Darauf wiederholten sie die Geschichte der Waldenser Märtyrer, die um ihres Glaubens willen verfolgt wurden und Psalmen singend in den Tod gingen. Ihre Körper wurden in den Abgrund hinabgestürzt, aber ihr Glaube und ihre Liebe lebten weiter und ihr Geist entfloh zu ihrem Gott. Annette und ihr Lehrer blickten sich jeweils mit leuchtenden Augen an, denn sie hielten beide große Stücke auf Mut und Beherztheit. Und schließlich gingen sie zur biblischen Geschichte über. Annette hatte die Bibel schon recht gut kennengelernt, seit sie der Großmutter jeden Abend daraus vorlesen musste.
Wenn sie so weit gekommen waren, hatte der Lehrer regelmäßig vergessen, dass er Annette für ihren Mangel an Eifer im Rechnen tadeln wollte. Stattdessen gab er ihr neue Bücher zu lesen und steckte ihr heimlich allerlei Backwerk in den Korb. Dann nahmen sie sehr herzlich Abschied voneinander und er blieb an der Haustür stehen und sah ihr nach, bis sie den Waldrand erreichte. Dort drehte sie sich nämlich jedes Mal um und winkte nochmals zurück.

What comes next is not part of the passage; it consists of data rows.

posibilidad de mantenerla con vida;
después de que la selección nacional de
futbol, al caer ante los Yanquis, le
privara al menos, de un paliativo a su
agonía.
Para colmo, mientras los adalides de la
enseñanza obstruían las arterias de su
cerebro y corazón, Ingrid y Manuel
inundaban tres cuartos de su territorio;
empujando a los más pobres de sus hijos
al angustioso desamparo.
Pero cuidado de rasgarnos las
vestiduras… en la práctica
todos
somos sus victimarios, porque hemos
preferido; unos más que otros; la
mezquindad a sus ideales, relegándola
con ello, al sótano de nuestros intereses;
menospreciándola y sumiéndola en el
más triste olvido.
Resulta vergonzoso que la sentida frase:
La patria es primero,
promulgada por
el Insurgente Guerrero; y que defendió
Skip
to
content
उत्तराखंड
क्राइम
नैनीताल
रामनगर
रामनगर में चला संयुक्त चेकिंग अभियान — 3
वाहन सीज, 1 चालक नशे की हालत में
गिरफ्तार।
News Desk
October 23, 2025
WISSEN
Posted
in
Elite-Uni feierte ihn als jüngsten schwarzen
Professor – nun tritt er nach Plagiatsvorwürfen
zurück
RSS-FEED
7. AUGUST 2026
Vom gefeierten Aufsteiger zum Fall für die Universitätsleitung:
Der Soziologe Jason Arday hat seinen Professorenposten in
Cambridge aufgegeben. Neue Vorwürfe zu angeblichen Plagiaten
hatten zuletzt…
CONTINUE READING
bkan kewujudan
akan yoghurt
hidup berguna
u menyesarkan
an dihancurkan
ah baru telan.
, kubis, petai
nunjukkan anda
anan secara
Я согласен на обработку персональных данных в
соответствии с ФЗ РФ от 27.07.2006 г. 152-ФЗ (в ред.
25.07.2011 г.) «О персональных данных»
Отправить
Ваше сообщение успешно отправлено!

Vor Jahren hatte dieser Lehrer eine blonde junge Frau lieb gehabt, die hoch oben am Berg wohnte. Für sie hatte er sein weißes Haus gekauft und es wohnlich eingerichtet. Aber sie war Blumen pflücken gegangen und eine unerwartete, späte Lawine hatte sie mit in die Tiefe gerissen. Seitdem war der Lehrer einsam geblieben. In seinen Träumen aber war »sie« immer bei ihm und auch ein Töchterchen mit weizengelben Flechten und enzianblauen Augen, das auf einem Schemel zu seinen Füßen saß. Dieser Teil seines Traumes wurde nun an den Samstagnachmittagen Wirklichkeit.